The problem of scriptural illiteracy is so severe, Crowell said, that many students are unable or unwilling to take a stand on the exclusivity of Christ, the center point of a biblical worldview. In today's multicultural society, many students balk at the idea of saying, directly or indirectly, that there is something wrong with the beliefs of their friends whose parents come from such countries as India, China, Vietnam or Pakistan.
Courtney said she has heard students who claim to be Christians defend homosexuality and a woman's "right to choose." Although she was not raised in the church and did not become a Christian until she was a 21-year-old student at the University of Texas, she was a self-described pro-choice feminist when she had an abortion at age 17 all the while feeling the conviction that there was something fundamentally immoral about the act.
It is never too late for parents to engage their teenage children, Courtney said.

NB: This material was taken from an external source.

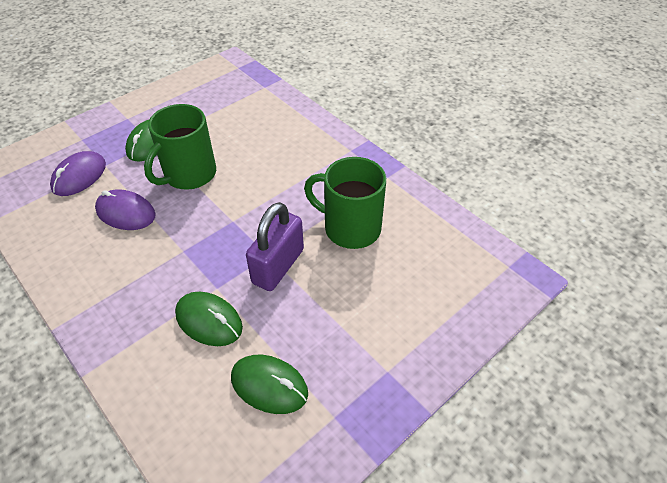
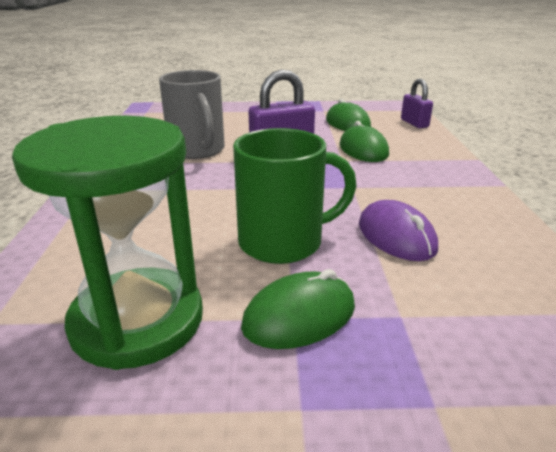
camera: 140 degrees left, 20 degrees down
(79, 176) = (455, 315): purple mouse -> none
(185, 447) = (414, 123): none -> purple padlock
(212, 111) = (137, 321): none -> green hourglass
(350, 228) = (197, 150): green mug -> grey mug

For some, though, it may need to begin with an apology.
Parents who feel convicted they have not lived up to the biblical mandate to train up their children should make that effort before their child leaves home, Courtney said, suggesting taking the teen out for a special meal or cup of coffee and beginning the conversation by saying, "I owe you a huge apology and I need your forgiveness for something."
The parents can then admit their shortcomings in teaching and discipling their children and then commit to making that a part of their lives from that time forward.
"Sometimes just the humility of the parents touches the kids," Courtney said. "I guarantee you, deep down that kid is feeling cared for."